The Post editorial: Good call. Legal glitch shouldn’t have kept 5th District Congressman Doug Lamborn off the ballot.
We’ve had our differences over the years with 5th District Congressman Doug Lamborn — to put it mildly — but the idea that he should be kept off the ballot over a legal requirement that tramples on the rights of registered voters who signed a petition in good faith is not only ludicrous, it’s outrageous.
That’s why we’re pleased that U.S. District Court Judge Philip Brimmer on Tuesday concluded that a residency requirement for petition circulators was unjustified and ordered the state to certify Lamborn for the ballot.
There is no question Lamborn’s campaign collected enough signatures to qualify the six-term congressman for the Republican primary in June. After a line-by-line inspection, Colorado Secretary of State Wayne Williams certified 1,269 valid signatures of Republicans registered in the 5th District — well in excess of the 1,000 Lamborn needed. But political gamesmanship immediately reared its head in a dispute over whether several of the petition circulators were residents of Colorado.
A state district court concluded one was not and the supreme court followed by ruling against a second, leaving Lamborn 58 signatures short of the threshold and effectively throwing him off the ballot.
This result might have been justified if the residency requirement were critical to the integrity of the petition process and to preventing fraud and abuse. Yet whatever the original merits of the residency rule, it is now superfluous given the evolution of signature checking, as the judge explained.
No less important, the mandate undermines basic constitutional rights.
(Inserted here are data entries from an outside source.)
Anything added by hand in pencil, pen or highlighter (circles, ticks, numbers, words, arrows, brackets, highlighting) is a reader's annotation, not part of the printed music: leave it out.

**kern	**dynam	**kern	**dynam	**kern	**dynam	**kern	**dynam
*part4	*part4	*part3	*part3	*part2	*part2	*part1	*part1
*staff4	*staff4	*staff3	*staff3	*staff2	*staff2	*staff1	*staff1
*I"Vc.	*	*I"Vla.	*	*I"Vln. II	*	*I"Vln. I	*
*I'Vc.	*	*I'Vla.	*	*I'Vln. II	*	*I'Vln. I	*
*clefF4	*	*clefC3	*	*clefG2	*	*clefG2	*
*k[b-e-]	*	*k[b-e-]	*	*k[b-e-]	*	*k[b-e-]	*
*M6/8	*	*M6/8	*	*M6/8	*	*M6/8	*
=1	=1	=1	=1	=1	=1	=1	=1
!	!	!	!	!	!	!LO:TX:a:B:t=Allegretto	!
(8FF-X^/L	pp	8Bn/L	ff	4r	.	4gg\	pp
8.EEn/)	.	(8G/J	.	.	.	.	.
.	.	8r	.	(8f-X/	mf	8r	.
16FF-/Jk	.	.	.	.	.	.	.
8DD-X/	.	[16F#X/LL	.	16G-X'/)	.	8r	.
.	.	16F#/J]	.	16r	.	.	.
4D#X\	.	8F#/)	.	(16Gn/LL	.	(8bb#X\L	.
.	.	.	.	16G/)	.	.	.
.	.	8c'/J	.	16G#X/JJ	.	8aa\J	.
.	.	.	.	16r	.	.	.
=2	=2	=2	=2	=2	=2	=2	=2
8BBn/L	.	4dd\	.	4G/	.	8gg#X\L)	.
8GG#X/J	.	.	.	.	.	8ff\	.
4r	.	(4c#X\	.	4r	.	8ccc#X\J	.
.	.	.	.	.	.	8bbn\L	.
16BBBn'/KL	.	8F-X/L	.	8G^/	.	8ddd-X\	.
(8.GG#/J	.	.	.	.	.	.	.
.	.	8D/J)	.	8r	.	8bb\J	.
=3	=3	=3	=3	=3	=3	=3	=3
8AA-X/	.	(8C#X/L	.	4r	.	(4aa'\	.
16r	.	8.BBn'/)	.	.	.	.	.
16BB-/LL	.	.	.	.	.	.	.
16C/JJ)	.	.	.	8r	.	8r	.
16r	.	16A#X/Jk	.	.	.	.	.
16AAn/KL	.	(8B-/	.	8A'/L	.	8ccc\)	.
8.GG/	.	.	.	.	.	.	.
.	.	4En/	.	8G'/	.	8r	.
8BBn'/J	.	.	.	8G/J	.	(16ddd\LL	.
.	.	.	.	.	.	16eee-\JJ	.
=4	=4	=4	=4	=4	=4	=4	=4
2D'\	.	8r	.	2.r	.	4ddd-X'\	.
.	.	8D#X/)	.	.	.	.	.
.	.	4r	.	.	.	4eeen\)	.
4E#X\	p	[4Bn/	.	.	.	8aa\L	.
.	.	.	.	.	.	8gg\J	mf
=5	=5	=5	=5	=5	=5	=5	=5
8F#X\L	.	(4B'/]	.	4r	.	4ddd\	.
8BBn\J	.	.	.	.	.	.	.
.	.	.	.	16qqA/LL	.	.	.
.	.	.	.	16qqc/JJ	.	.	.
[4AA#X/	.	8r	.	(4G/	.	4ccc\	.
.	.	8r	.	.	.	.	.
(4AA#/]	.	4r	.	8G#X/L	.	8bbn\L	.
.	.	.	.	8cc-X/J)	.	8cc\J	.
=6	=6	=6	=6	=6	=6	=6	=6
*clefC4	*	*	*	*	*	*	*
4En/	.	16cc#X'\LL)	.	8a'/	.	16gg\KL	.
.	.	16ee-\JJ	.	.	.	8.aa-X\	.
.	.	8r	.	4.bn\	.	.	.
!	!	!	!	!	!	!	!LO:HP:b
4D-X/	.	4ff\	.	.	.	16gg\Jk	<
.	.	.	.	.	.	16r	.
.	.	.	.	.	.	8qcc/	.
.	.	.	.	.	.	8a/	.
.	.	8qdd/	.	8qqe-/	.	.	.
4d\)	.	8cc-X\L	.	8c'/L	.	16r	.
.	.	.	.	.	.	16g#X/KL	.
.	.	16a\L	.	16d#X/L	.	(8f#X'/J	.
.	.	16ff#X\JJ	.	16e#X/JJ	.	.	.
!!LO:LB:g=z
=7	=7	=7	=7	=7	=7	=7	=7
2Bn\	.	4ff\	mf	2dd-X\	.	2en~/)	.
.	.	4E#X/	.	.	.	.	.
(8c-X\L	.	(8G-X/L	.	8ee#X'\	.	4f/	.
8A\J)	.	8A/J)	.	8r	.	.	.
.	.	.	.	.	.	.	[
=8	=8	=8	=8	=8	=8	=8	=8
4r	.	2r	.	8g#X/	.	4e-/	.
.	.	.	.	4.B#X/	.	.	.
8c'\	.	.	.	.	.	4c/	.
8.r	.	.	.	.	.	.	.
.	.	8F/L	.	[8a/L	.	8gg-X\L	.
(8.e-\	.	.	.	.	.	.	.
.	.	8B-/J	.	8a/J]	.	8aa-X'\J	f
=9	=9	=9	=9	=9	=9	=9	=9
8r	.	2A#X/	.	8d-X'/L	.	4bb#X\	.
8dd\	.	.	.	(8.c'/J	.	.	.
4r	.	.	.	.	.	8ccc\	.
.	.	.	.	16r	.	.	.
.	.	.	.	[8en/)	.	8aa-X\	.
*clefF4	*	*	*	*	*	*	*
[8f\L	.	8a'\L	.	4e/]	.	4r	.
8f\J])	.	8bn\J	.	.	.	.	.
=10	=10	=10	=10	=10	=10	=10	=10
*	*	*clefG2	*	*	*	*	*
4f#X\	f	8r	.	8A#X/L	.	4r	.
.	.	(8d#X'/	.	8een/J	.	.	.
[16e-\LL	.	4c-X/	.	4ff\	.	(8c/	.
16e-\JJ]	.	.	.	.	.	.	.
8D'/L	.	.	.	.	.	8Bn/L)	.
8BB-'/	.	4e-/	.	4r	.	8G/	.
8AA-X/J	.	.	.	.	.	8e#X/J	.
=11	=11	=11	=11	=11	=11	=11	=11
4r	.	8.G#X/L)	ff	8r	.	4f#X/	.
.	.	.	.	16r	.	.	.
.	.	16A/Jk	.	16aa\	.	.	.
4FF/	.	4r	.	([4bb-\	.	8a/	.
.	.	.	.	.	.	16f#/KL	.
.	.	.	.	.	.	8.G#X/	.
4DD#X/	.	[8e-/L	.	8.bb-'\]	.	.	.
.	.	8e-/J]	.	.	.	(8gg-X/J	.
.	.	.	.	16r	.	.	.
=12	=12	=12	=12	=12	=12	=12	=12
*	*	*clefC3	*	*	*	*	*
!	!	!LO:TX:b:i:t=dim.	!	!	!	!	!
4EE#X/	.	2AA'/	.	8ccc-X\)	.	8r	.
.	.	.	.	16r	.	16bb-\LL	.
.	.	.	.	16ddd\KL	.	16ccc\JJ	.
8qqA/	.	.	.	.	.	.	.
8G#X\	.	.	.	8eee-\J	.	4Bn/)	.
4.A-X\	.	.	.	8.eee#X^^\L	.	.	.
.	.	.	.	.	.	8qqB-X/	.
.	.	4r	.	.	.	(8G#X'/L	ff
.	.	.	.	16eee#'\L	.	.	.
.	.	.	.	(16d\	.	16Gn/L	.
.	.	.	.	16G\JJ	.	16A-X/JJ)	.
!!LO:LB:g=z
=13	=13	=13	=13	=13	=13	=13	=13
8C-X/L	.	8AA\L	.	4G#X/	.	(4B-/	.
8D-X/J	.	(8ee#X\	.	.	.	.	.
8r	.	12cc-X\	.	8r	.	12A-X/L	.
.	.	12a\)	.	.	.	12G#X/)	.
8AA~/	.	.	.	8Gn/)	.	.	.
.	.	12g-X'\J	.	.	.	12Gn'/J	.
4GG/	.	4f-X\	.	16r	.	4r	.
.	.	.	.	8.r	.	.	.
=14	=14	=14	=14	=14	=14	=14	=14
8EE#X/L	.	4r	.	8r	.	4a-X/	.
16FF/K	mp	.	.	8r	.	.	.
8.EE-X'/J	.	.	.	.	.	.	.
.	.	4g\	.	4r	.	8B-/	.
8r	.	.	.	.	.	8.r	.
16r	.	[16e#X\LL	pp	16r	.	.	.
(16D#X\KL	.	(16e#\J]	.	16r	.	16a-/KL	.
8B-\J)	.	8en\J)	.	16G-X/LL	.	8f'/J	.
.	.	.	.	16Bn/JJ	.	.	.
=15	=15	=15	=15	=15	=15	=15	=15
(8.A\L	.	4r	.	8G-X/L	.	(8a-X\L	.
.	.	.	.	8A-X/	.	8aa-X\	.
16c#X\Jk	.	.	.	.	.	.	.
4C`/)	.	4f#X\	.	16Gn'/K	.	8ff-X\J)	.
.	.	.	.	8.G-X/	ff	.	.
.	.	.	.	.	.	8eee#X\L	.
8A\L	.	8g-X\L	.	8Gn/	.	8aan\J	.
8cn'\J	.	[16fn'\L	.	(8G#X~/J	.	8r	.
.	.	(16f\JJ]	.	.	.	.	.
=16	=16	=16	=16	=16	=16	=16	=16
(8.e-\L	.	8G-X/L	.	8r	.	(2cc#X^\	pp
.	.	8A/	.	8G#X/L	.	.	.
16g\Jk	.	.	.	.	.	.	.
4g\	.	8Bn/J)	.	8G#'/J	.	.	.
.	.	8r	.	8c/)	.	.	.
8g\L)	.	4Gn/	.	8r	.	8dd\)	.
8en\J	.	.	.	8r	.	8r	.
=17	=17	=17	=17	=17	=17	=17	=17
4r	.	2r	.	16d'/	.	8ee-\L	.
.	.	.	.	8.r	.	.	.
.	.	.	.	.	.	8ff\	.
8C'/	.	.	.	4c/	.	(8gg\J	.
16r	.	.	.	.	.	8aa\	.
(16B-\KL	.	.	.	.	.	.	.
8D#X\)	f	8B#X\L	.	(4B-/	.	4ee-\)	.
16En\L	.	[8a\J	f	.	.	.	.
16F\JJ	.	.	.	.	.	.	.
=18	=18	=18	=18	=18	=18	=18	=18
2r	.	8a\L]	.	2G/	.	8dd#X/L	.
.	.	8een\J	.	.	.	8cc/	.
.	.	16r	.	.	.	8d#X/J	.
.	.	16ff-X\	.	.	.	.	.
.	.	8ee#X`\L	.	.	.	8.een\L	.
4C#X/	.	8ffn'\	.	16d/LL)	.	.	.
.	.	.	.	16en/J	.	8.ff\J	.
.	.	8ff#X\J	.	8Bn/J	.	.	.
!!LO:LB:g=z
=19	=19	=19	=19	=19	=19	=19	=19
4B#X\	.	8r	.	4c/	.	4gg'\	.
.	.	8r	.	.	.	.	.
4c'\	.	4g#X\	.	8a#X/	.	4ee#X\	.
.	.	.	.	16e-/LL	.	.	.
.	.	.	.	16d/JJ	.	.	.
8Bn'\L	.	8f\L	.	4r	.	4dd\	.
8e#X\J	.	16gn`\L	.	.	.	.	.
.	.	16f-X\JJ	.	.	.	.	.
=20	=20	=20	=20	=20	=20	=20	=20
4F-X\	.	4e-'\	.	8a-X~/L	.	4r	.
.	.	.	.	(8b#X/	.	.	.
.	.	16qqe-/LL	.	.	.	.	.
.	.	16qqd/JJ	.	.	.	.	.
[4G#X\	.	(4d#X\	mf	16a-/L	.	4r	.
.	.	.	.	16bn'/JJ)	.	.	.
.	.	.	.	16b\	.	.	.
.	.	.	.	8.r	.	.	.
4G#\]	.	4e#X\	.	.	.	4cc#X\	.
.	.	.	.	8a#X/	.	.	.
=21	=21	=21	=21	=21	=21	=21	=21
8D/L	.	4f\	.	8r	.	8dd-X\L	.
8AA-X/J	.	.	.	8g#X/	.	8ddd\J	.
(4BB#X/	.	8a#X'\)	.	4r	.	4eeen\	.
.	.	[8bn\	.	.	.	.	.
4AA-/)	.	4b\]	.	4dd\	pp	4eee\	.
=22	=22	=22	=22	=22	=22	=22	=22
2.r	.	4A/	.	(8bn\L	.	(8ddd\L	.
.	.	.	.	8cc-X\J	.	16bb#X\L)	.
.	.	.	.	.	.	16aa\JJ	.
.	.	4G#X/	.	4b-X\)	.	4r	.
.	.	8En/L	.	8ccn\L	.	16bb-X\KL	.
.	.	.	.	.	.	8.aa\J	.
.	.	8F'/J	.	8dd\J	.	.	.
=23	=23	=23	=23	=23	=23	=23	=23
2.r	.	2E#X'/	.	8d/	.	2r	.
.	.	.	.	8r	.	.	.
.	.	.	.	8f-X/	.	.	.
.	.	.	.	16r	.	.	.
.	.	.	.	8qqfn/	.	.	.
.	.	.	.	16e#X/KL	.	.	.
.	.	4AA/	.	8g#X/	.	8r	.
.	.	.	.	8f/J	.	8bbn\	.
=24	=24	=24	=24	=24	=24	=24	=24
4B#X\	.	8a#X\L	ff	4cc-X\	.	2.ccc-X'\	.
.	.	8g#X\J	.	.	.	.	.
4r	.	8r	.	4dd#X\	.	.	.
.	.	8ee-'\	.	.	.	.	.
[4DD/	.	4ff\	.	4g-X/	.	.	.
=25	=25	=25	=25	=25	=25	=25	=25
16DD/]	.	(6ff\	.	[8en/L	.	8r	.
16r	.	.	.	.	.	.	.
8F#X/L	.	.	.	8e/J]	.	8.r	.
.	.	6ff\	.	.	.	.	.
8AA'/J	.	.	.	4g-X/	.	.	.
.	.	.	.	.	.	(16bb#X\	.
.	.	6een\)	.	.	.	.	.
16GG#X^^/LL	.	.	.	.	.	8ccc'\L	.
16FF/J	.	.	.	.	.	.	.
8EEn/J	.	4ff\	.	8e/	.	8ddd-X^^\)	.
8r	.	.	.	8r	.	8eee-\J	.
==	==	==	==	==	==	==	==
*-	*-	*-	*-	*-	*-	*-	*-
The rule is superfluous because the secretary of state, not those gathering signatures, functions as the linchpin in ensuring the validity of signatures. And that office now leaves nothing to chance: It checks all petition signatures against a statewide voter database.
For that matter, if petition integrity is the concern, why would anyone suppose non-state petition circulators are more likely to engage in fraud than residents? Brimmer pointedly observed, “Courts have found that the frequency of fraud by in-state and out-of-state circulators is the same.”
The judge also pointed out that the U.S. Tenth Circuit Court of Appeals in Denver has recognized that “petition circulation is core political speech, because it involves interactive communication concerning political change.” Restricting such speech for anything less than a compelling state interest surely is unconstitutional.
Naturally, those signing the petition must be registered voters residing in the district where the candidate plans to run since the whole point of signatures is to demonstrate meaningful local support. But petition circulators are not part of that equation. Indeed, they are usually hired, and any enthusiasm they have for the candidate is purely accidental. No doubt that is why Brimmer has joined a majority of federal courts in ruling against residency rules for petition circulators, including a Tenth Circuit opinion involving non-partisan ballot measures.
And the damage to free speech goes further. Not only had the residency rule nullified the speech of hundreds of registered Republicans who signed a petition to place Lamborn on the ballot, it threatened, as Lamborn’s motion for a preliminary injunction maintained, to “deny all Republican and unaffiliated voters in the district the opportunity to re-elect a Congressman who has represented the District since 2006. It is hard to imagine a more serious violation of the core First Amendment right of political association.”
And it is hard to imagine a more fitting statute for a judge to reject.